Bitcoin Scams In Africa And How To Avoid Them

The recent crypto boom has presented scammers with yet another opportunity to reap where they didn’t sow. 2018 bear market wasn’t a good year, even for the scammers themselves. But with the recent rise in price and an imminent bull run, they are coming out of their hiding holes.

Africa has been a target for scammers for quite some time now. Bad actors, often stemming from Europe and the United States target and exploit uneducated Africans. They offer lucrative investment opportunities by promising outstanding results in a very short period of time.

The result of the scams has been a loss of confidence in digital currencies among Africans. A mention of bitcoin to anyone whose family member has been swindled is often being met with a quick rejection of the same.

In this piece today, we explore some of the worst bitcoin scams to rock the African continent that have contributed to the low adoption rates currently been experienced and ways to avoid the scams.

Mavrodi Mundial Moneybox (MMM)

MMM is the largest and oldest Ponzi schemes, founded by Sergei Mavrodi, a Russian fraudster. Its operation has been on and off in different countries in the world.

Bitcoin’s rise propelled MMM’s entry in Africa in 2012. The scheme has swindled Africans in Kenya, Nigeria and South Africa by taking advantage of bitcoin’s promises to free them from banks and social inequity. Enthusiasts were promised 50% returns when they pool funding. The scheme came tumbling down revealing the scam it was.

Nigerian Calabar Company

In a case of April 2018, a bitcoin company in Calabar disappeared with millions of Nigerian naira. The guardian reports that over 1000 had invested and were waiting for 30% interest in a weeks’ time. What followed was the shutting down of the company and a warning from the government against investing in any cryptocurrencies

Many more Africans have been scammed by schemes like Bitcoin Global in South Africa, Velox 10 in Kenya among others like the Bitcoin Wallet scam of South Africa.

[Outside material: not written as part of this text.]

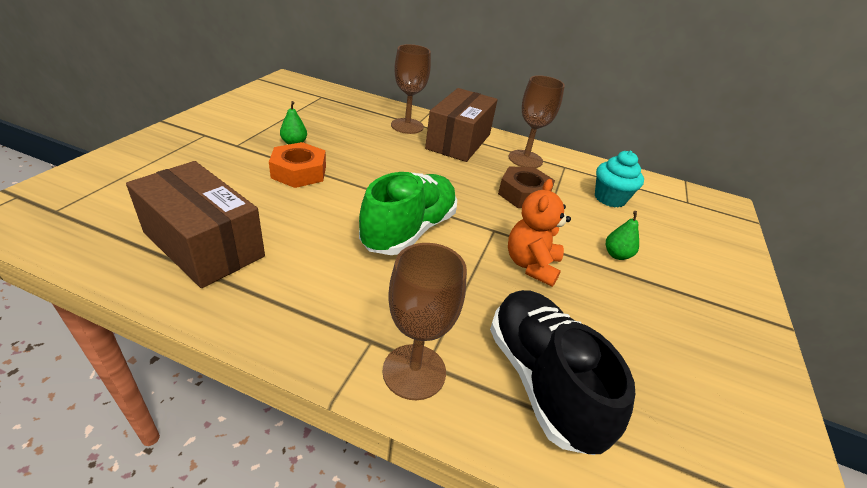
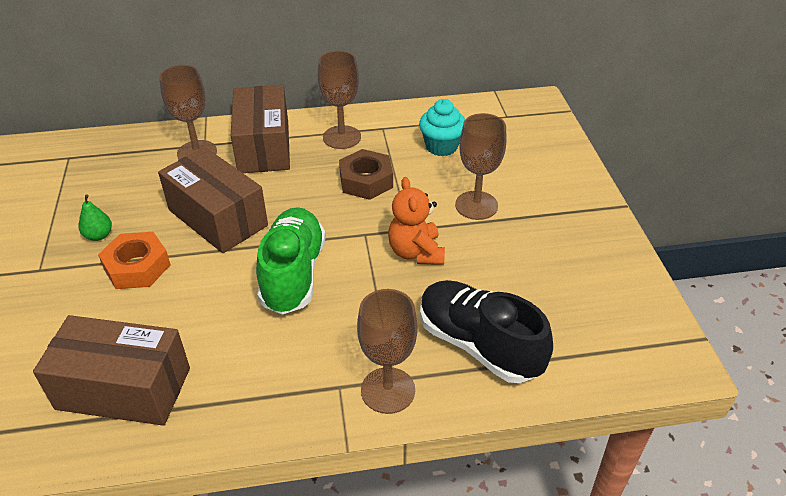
camera: 25 degrees left, 5 degrees up
(385, 168) = (217, 218): none -> brown box
(616, 255) = (476, 205): green pear -> brown goblet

Now, all these scams have a few things in common;

Outrageous High Returns

If the deal is too good, you better think twice. One of the characteristics of a Multi-Level Marketing scam is high returns. Any business that promises 100% returns in only but a few weeks is probably a pyramid scheme. It is a tactic that lures many people only for the directors to disappear and never to be seen again.

Next time, consider the returns vs the market prices. A 100% return is impossible in a 10% price gain. Also, understand that the market is highly volatile and therefore, guarantees of gains is an illusion.


High Pressure Sales Tactic

Have they asked you to invest early so as to earn more as people join? It is a popular tactic scammers use to convince you to invest before conducting due diligence and investigating the company

Expensive Onboarding Training

The MMM, Bitcoin Global and most scams seem to have quite expensive training and membership fees. This is not quite the ordinary because legitimate companies train their marketing teams for free besides holding their conventions and networking events for their members. Beware.

Does The Founder Have A Criminal Past

Anyone convicted of financial crimes in the past or present, or anyone with no demonstrated expertise in the respective industry is a red flag.

MMM founder was convicted in the past. Bitcoin Wallet founder on the other hand has no technological of financial training. It would save you a lot if you investigated first.